Jonah 2. God prepared a great fish to swallow Jonah, for he was His servant. When in the depths he cried to Jehovah, “out of the belly of Sheol:” as the remnant of Israel will plead when they feel that the sentence of death is passed upon them. Salvation is of the Lord. Jonah was raised out of death, as the Lord was raised after being in the grave; and as Israel will arise out of the dust of the earth (compare Dan. 12:2).
Jonah 3. A second time Jonah receives his commission. God will not set His purpose aside because of the failure of His servant. Jonah now obeyed, and proclaimed “Yet forty days, and Nineveh shall be overthrown.” The king called for a fast, put on sackcloth, and ordered all to do the same, and even to clothe the beasts with sackcloth, and he commanded all to turn away from their evil ways. God saw that the repentance was real, and He turned from the destruction that was predicted. See NINEVEH.
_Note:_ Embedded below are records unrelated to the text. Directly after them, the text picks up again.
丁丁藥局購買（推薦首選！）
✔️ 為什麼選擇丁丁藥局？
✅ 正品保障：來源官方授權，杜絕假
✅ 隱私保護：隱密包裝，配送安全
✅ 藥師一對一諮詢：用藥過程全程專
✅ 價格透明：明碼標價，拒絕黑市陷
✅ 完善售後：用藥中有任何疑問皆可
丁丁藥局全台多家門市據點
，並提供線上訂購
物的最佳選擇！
Jonah 4. God’s clemency greatly displeased Jonah, and he was very angry; what would become of his reputation? In his prayer he repeated what he had at first said to himself about the grace of God. He asked God to take away his life: how could he be a prophet to such a God? Alas, he was filled with his own importance. As he watched to see what would become of the city, God prepared a gourd to give him shade from the heat of the sun, and he rejoiced over the gourd; but the next day it withered, and under the power of the sun and the east wind he fainted, and again asked to die. He said to God that he did well to be angry about the gourd, but God condescended to reason with him, saying that as Jonah had had pity on the gourd which cost him nothing; so God had had pity on Nineveh, a city with more than 60,000 inhabitants who knew not their right hand from their left, besides very much cattle.
We may hope that Jonah humbled himself before being used by the Spirit to write his own history—a history which shows what the heart of even a servant of God was, and the means employed by God to teach him. Jonah is once spoken of elsewhere as having prophesied of events which came to pass in the days of Jeroboam II. This places Jonah as one of the earliest of the Minor Prophets (2 Kings 14:25). He is called JONAS in the New Testament where a contrast is drawn between the Ninevites repenting at the preaching of Jonah, and the Jews not repenting though a greater than Jonah was then among them. Allusion is also made to Jonah being in the fish’s belly as a type of the Lord’s burial “in the heart of the earth” (Matt. 12:39-41; Matt. 16:4; Luke 11:29-32).